One of the first two British Divisions ashore on Sword Beach was the 3rd Division. It had trained around the Moray Firth beaches and in Findhorn Bay between December 1943 and March 1944 together with the warships and landing craft of Force S the Naval Task Force which would take the Division across the Channel.

A commemoration service will be held by the quays in Findhorn, by permission of the Royal Findhorn Yacht Club, to remember this momentous day and all of those who took part in this tremendous endeavour.

There will be participation from the Lieutenancy of Moray, Moray Council, 39 Engineer Regiment, RAF Lossiemouth, the Royal British Legion Scotland (Forres) Branch, Veterans’ associations and many others. The service will start at 11.30am by the quays on Thursday 6 June with everyone welcome to join.

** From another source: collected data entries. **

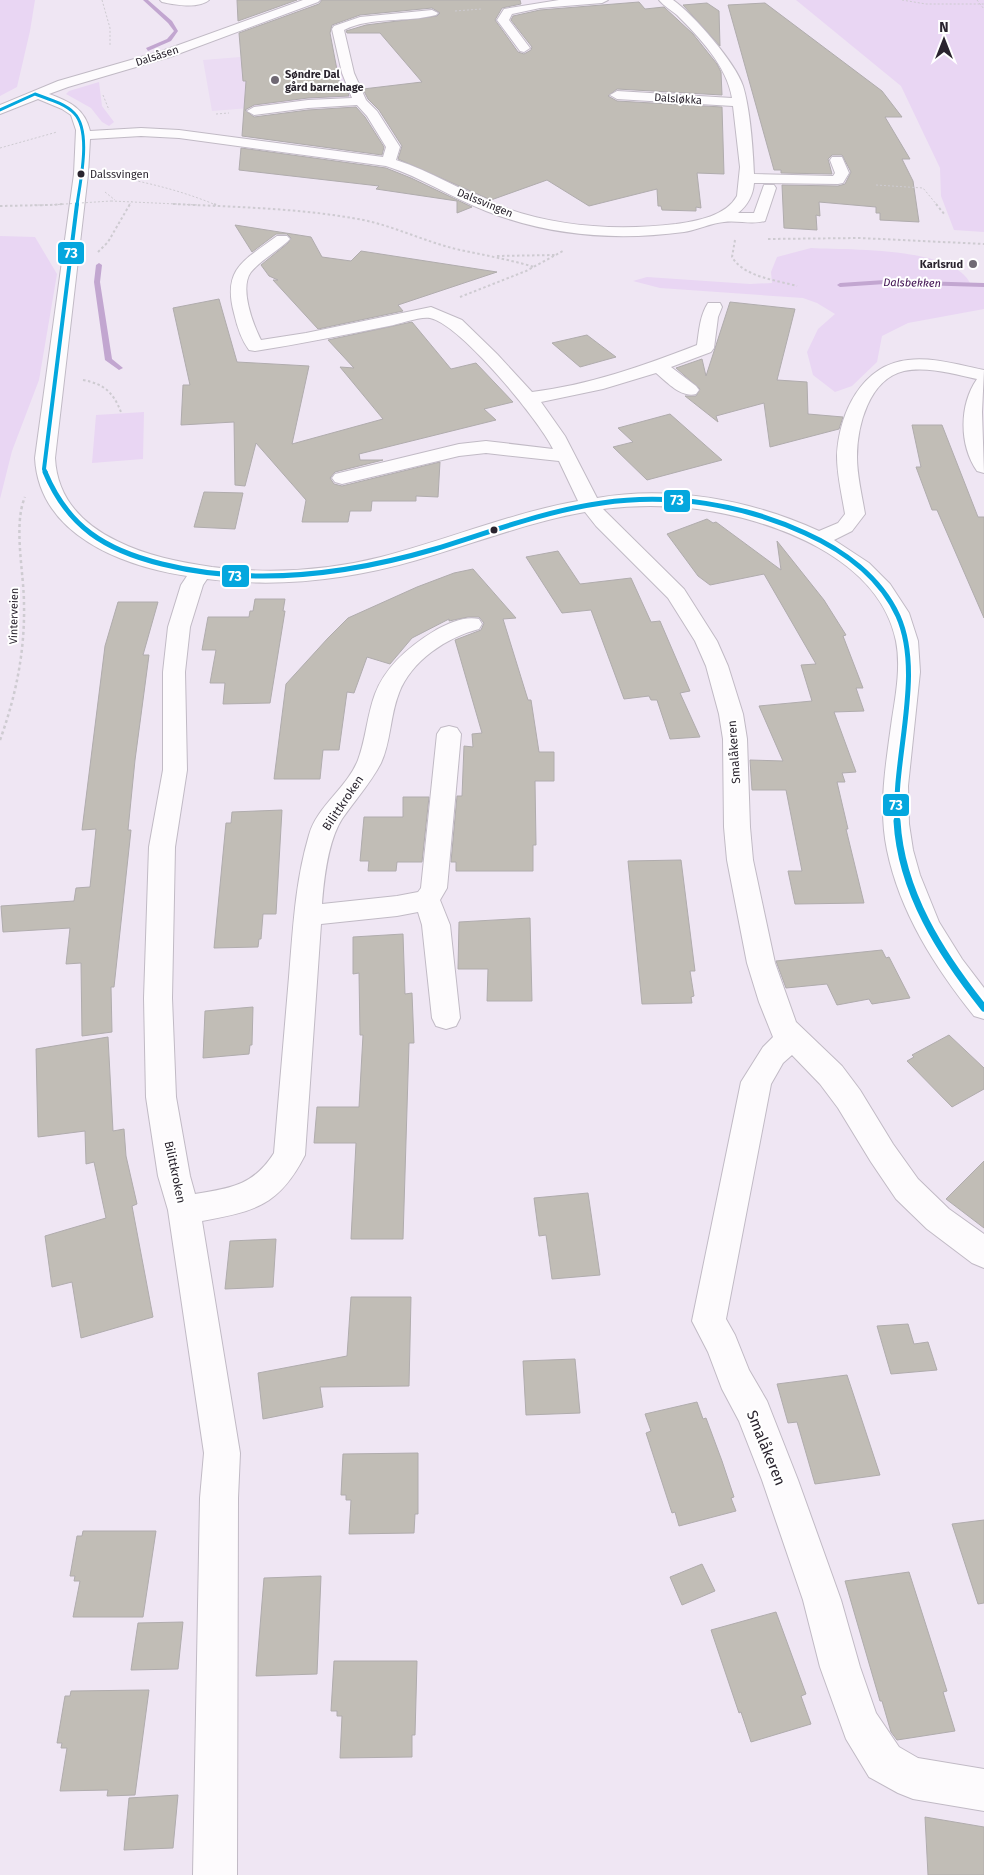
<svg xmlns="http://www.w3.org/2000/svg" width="984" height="1875" font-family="'Fira Sans',sans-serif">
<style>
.built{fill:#ebdcf3}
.green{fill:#e9d6f3}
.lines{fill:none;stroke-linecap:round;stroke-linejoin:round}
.stream{fill:#c2a6d0;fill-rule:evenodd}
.building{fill:#c1bdb6;stroke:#b0acad}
.minor-casing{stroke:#c1bac5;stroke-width:2}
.path-far2{stroke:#cecbd1;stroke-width:1;stroke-dasharray:2 2;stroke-linecap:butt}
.path-far1{stroke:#cecbd1;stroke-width:2;stroke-dasharray:2.5 2.5;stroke-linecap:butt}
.path{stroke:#cecbd1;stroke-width:2.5;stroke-dasharray:3 3;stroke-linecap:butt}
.minor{fill:#fdfbfd;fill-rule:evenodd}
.path-bridge-far1{stroke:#cecbd1;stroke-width:1;stroke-dasharray:2 2;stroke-linecap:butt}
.path-bridge{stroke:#cecbd1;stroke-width:2;stroke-dasharray:2.5 2.5;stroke-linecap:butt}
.bus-1-far3-casing{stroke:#fff;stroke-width:5}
.bus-1-far2-casing{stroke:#fff;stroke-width:6}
.bus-1-far1-casing{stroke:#fff;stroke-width:8}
.bus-1-casing{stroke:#fff;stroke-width:11}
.bus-1-far3{stroke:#04a7de;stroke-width:3}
.bus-1-far2{stroke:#04a7de;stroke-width:4}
.bus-1-far1{stroke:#04a7de;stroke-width:5}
.bus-1{stroke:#04a7de;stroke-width:7}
.poi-dot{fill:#6f6873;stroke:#fff;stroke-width:2}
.bus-dot{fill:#2a242e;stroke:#fff;stroke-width:2}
.labels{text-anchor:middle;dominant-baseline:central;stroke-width:4;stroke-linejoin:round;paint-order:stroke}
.far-street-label{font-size:11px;fill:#2a242e;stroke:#fff}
.far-poi-label{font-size:11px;font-weight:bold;fill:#2a242e;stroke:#fff;text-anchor:start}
.bus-label{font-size:11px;fill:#2a242e;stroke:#fff;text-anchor:start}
.far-water-label{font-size:11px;font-style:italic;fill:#3d0e4f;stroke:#fff}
.street-label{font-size:12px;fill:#2a242e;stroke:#fff}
.near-street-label{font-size:15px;fill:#2a242e;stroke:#fff}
.line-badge{stroke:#fff;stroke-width:2}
.badge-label{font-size:14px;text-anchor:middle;font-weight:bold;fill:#fff}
</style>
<rect width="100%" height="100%" fill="#efe6f3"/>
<path class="built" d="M331,50L352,96L345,100L293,102L286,105L212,111L203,60Z"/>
<path class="green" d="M0,0H35L30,31L17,87L0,96Z
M796,0H984V232L954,230L941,196L940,168L901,86Z
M99,82L102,106L114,122L109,126L102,122L91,108L66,94L69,91Z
M0,236L35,237L57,274L39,380L12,451L0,499Z
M811,248C848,250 953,247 970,283L984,284V309L908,323L882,336L877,362L852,386L835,392L813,375L807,352L818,329L835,314L817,303L803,298L660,288L633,281L647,277L750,284L772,283L771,272L777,257Z
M144,412L143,459L92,463L96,415Z"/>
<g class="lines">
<path class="stream" d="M143,0H148L172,21L178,31L171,41L148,51L146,48L167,39L174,31L168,23Z
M99,263L102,265L100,282L112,359L123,368L119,370L105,360L94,282L96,265Z
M885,280L984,283V287L885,284L840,287L837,285L840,283Z"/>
</g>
<path class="building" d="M237,0H297L238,21Z
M322,0H520L521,4L502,8L495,20L518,52L524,54L531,50L532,47L511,20L513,16L540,10L639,2L645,9L664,7L693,34L717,64L721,72L722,95L617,89L608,96L617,101L722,107L724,174L697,173L701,208L696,207V211L662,210L661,206H658L657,189L589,206L547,180L491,200L398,159L402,146L379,110L368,99L363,89L422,82L380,33H347L346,31L366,25L437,16L440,13L432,8L360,15L332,25L330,33L341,91L347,90L349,96L308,98L254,105L245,110L254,117L308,110L356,107L365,117L384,147L382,155L242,136L246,81H243L239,33L319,4Z
M707,3L719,11L720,46L683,5Z
M765,3L882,91L902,117H885L910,159H902L913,181L919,222L880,220V213H876V207L819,202L820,216L816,215L817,230L784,228L782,185L838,186L845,184L851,172L842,155H832L828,159L832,174L781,173V170H774L728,5Z
M241,148L386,168L411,178L472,207L457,213V201L376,189L379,186L239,170Z
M235,225L311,237L322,257L351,261L361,251L497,272L398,305L403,311L318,329L273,280H278L269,276L261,265L288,243L291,238L287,234H276L252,252Z
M219,299L237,362L309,366L292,444L383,419L340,367L354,368L328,340L412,322L451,369L476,363L513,402L484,409L496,420L359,454L360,460H383L335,472L330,478L334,484L342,486L440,462L438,497L416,496V501H372L371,511H350L348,522H302L306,500L256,443L245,486L235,485L234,422L181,425L183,385H190L173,308Z
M730,302L795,309L777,380L807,382L808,414L843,417L839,429L770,447L764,403L716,416L718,422L685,396H696L700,389L676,368L702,359L706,376Z
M587,335L616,357L580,367L552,343Z
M670,414L722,460L647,480L613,447L633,442L618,428Z
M912,425H942L978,517H984V618L937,510H932L916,467H921Z
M204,492L243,493L235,529L194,527Z
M707,519L713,523L716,522L781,570L777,541L824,600L846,635L843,636L863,688H856L864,711L834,712L856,772L842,773L845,782H837L848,829H846L864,903L795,904L788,871H802L786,790H752L750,760L783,761L759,706L812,701L801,665L816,664L764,574L710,585L698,576L667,534Z
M558,551L580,584L631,578L651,622L660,621L690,691L680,693L700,737L670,739L657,700H651L649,696L624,699L591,610L562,613L526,557Z
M473,569L516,618L503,619L528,700H531L539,752H554V781H535L536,845H533V871H456V862H451L457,796H462L464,746L473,747L472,734L482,733L455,640L481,630L484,623L479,617H468L449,621V619L412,638L390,664L367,657L354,693L347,692L339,750H323L320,779H274L286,684L328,638L348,618L417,587L454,573Z
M255,599H285L283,611H285L270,703L223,704L225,683H210L216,650H202L208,617H249L250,611H253Z
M118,602H158L143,655H149L135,760L128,830H131L114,987H111L112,1032L82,1036L81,963L66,964L70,928L3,932L1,906L74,901L76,888L90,887L96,829L82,830L105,646Z
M403,797H429L422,862H397L396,871H368L369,861H360L364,817H403Z
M282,810L276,914H263L261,939H259L258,947L214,948L226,823H231L232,812Z
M681,860L695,971H690L694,996L691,997L692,1003L642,1004L628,861Z
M530,918L532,1001H487L488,969H458L459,922Z
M403,934L405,994L412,993L414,1043H409L403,1239H351L356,1143H314L317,1107H359L363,1035H360L359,973L353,974V937Z
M882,950L886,958L889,957L910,998L872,1004L869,999L837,1005L827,984L786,988L776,961Z
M253,1007L252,1045H250L249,1054L203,1058L205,1011Z
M949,1035L984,1068V1089L952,1107L907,1061L914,1057L912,1055Z
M108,1037L113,1131L124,1129L126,1156L137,1204L132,1206L153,1317L81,1338L72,1282L52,1287L45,1236L106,1218L94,1162L86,1164L85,1131L38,1137L36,1049Z
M984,1161V1228L946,1199Z
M588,1193L600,1275L552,1279L546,1235L539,1236L534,1198Z
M276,1239L273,1287L225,1289L230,1241Z
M351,1297H411L409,1386L320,1387L323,1407L263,1419L258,1373L347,1356Z
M908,1324L914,1344L928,1342L937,1370L891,1374L877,1326Z
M575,1359L580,1413L526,1415L523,1361Z
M847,1375L880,1475L815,1484L797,1422L788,1423L777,1384Z
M697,1402L703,1419L706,1418L722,1461L734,1497L731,1498L736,1511L679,1526L675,1512L672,1513L646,1433L651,1431L645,1414Z
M418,1453V1514H415L414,1533L349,1534L351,1500H346V1495H341L343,1454Z
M984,1520V1603L978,1604L952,1524Z
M83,1531H156L143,1617H73L80,1581H74L75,1576H70L77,1536H82Z
M702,1564L715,1591L682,1605L670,1577Z
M909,1572L947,1691L943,1692L955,1731L897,1740L891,1732L882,1701H880L845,1581Z
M321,1576L317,1674L256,1676L264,1578Z
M776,1612L806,1694L801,1696L811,1724L751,1742L741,1712L739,1713L711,1630Z
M183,1622L178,1669L131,1670L138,1623Z
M334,1661H417L415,1735H412V1757L340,1758L342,1716H337V1711H331Z
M149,1690L135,1795L107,1796L108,1790L60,1791L67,1748H61L62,1743H57L65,1696H70L71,1691Z
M178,1795L173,1848L124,1850L129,1798Z
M925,1817L984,1827V1875H928Z"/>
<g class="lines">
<defs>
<path id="minor" d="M160,0H209C199,9 174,5 162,2Z
M303,0H320L318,2L170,57L68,87L49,94C69,101 85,109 90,131L141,128L179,130L383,157L386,147L367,116L357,105L308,108L254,115L247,111L254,107L308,100L352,98L342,73L332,29L334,26L360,17L432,10L438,13L436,15C406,23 372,16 344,30L354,73L366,100L377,111L400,147L396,160C431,171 462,191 497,205C554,227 616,231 676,224C697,221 726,216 737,196L740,167L733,106L617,99L610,95L617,91L732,98C727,66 699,37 677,15C671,10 664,6 659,0H673C693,14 735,62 743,86C750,109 753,149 754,174L833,176L835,173L830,160L832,157H842L849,173L843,183L838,184L754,183C753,195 748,205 738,213H754L764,185H774L776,188L765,221C752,225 738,220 724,222C711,223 697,230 684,232C617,241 549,236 486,211C452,198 421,177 386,166L179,138L141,136L90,139L88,174L55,458C57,498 82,524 117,541C147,556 179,562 212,567C268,574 326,571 381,557C447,540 511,513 578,501L559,461L486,453L459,456L342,484L335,482L332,478L335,474L459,444L486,441L553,449C539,420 460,324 430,318C421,316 399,324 389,326C344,335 300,344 255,351L249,350C241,339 237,326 234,313C222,268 245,260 277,236H287L290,239L287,242C276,252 261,260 251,272C239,288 253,324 261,340L306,333L431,307L462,320L497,354L532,392C589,385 643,366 697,345C699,331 700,315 708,303H720L722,307L718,317L714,348L711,352L671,367L696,386L699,390L696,394C681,398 667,382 656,373L603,389L541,402L565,436L597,498C670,485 752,500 819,531L838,523L845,514C842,495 837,475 837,456C839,414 861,365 908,360C933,357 959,365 984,370L982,412L984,473L977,471C959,445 959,405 977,379C954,374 927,366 904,371C869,379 857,426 857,457C857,476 862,495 865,514L852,531L834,540L869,563L890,584L909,613L918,641L920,672L908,786L909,824L913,850L920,875L939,922L962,959L984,988V1019L974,1016C935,967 900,913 887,850C878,807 886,763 892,719C896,694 901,666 896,641C879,557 771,519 697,509C666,505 635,505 603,509L684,589L717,641L728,666L743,714L747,739L750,827L753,860L775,963L796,1022L842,1066L860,1090L893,1144L918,1179L949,1209L984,1234V1268L972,1263L927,1229L896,1199L871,1162L838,1108L820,1084L792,1055L783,1063L771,1084L726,1319L735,1335L749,1370L767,1401L798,1480L841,1600L860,1667L876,1713L899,1747L918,1758L984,1769V1811L913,1799L898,1793L869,1777L846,1739L820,1667L803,1600L762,1480L739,1421L722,1389L708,1352L692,1321L741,1082L763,1047L773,1037L759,1002L747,963L727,860L724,827L723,739L719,714L706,666L695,641L668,598L596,526L585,512C528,522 473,544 417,560C348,580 278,588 207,579L203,585L190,627L185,672L187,770L175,847L172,998L176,1097L190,1176L195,1194C230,1188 253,1186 274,1153C279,1094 284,1036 289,977C293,929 295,882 309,835C317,806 347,788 358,760C366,739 367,715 375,694C386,665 411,645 436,630C449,623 464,616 479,619L482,624L479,629C447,637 411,661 399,693C390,715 391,742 381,763C370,784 355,800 342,819C328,841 324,878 322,904L397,896L418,892L421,888L437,734L441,728L449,726L457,728L461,734L447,888L440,900L450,925L460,1018L456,1026L446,1029L436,1026L432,1018L422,925L418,912L397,916L321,924L305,1155C279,1206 255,1211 202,1221L240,1453L238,1498L237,1875H193L200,1498L204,1453L168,1210L158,1176L146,1097L144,998L149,847L163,770V672L168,627L181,585L187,576C122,566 39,535 35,458L74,174L76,130L71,115L62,109L38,99L0,114V105L58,81L162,51Z
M559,0H608L602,3L540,8L512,14L509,20L530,48L524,52L520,51L497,20L504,9Z"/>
</defs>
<use href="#minor" class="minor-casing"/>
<path class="path-far2" d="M102,0L110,28V45
M902,0L926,4H984
M977,0L984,9
M455,11L481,9
M103,95L109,110
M216,114L229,113
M0,148L57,132
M107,175C145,182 180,190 216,205
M876,185L923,188L937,205
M105,192L115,200
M111,201L198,205
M34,205H50
M129,205L132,201"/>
<path class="path-far1" d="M173,204C234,207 297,208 358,219C392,225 423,241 456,249C482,255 508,259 534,267
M214,204L216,205
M936,204L945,215
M0,206L50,205
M768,239L860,238L984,244
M735,240L732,257C744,277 776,280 797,286
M98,252L108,242L130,204
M497,256L556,255
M460,297L526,271L563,251
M83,380C104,384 113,392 121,412"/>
<path class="path" d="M0,740C16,696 25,651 24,604C24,573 13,525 25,497"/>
<use href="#minor" class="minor"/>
<path class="path-bridge-far1" d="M50,205L111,201"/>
<path class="path-bridge" d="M50,205L64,204"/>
<defs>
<path id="bus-1-far3" d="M0,110L35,94C48,99 64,103 74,113C92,131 80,182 77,205"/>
<path id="bus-1-far2" d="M46,473L44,469L77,204"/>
<path id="bus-1-far1" d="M45,472C68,527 105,550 162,564C253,587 346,575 435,549C490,532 545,511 602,503C670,493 743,504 805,533C843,550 880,577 898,616C924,674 893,758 897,822"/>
<path id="bus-1" d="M897,821C901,892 941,954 984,1008"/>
</defs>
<use href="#bus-1-far3" class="bus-1-far3-casing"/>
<use href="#bus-1-far2" class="bus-1-far2-casing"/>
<use href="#bus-1-far1" class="bus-1-far1-casing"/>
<use href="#bus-1" class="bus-1-casing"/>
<use href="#bus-1-far3" class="bus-1-far3"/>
<use href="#bus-1-far2" class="bus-1-far2"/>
<use href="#bus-1-far1" class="bus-1-far1"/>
<use href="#bus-1" class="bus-1"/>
</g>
<g class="poi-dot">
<circle cx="275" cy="80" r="5"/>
<circle cx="973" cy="264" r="5"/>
</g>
<g class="bus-dot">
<circle cx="81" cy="174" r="4.5"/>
<circle cx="494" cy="530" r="4.5"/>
</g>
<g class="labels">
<g class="far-street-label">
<text transform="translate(157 56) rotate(-18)">Dalsåsen</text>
<text transform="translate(678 99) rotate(4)">Dalsløkka</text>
<text transform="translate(485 203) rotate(22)">Dalssvingen</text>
<text transform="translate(14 616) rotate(-89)">Vinterveien</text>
</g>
<g class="far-poi-label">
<text x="285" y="74">Søndre Dal<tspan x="285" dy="13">gård barnehage</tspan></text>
<text x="963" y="264" text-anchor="end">Karlsrud</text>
</g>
<g class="bus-label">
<text x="90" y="174">Dalssvingen</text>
</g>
<g class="far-water-label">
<text transform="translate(912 283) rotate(1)">Dalsbekken</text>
</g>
<g class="street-label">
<text transform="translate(734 752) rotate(-94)">Smalåkeren</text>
<text transform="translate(343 803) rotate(-56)">Bilittkroken</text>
<text transform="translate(175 1172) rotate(78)">Bilittkroken</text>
</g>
<g class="near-street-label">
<text transform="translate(766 1448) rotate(68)">Smalåkeren</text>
</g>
</g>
<g class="line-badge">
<rect x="57" y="241" width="28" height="24" rx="5" fill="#04a7de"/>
<rect x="663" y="489" width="28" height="24" rx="5" fill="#04a7de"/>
<rect x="221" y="564" width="29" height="24" rx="5" fill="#04a7de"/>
<rect x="882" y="793" width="28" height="24" rx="5" fill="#04a7de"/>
</g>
<g class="badge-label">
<text x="71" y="258">73</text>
<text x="677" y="505">73</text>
<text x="235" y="581">73</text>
<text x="896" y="810">73</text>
</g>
<g transform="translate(944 40)" stroke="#ffffff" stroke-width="4" paint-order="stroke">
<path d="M0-4L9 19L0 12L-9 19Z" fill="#2a242e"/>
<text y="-8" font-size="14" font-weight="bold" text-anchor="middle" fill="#2a242e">N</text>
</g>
</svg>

Lord-Lieutenant of Moray, Major General Seymour Monro, said: “I feel it is really important to commemorate this extraordinary day.

“Hundreds of thousands of sailors, soldiers and airmen were involved in deception plans, parachute landings, aircraft attacks, naval bombardments, and the dangerous, deadly business of getting ashore and fighting for a foothold in France whilst the enemy were determined to push them back into the sea. It’s a day to remember.”

Caption: John Cowe. Moray Council full council meeting December 7th. Picture: Daniel Forsyth.

Moray Council’s Civic Leader, Councillor John Cowe, added: “There were so many servicemen from Moray who took part on D-Day including those in the 51st Highland Division who followed on from the 3rd Division.

“It is fascinating to learn about the effect on the local people who lived and worked in Moray under severe wartime restrictions to keep invasion plans secret as the 3rd Division carried out their training”.

Further details of the service will be released nearer the time.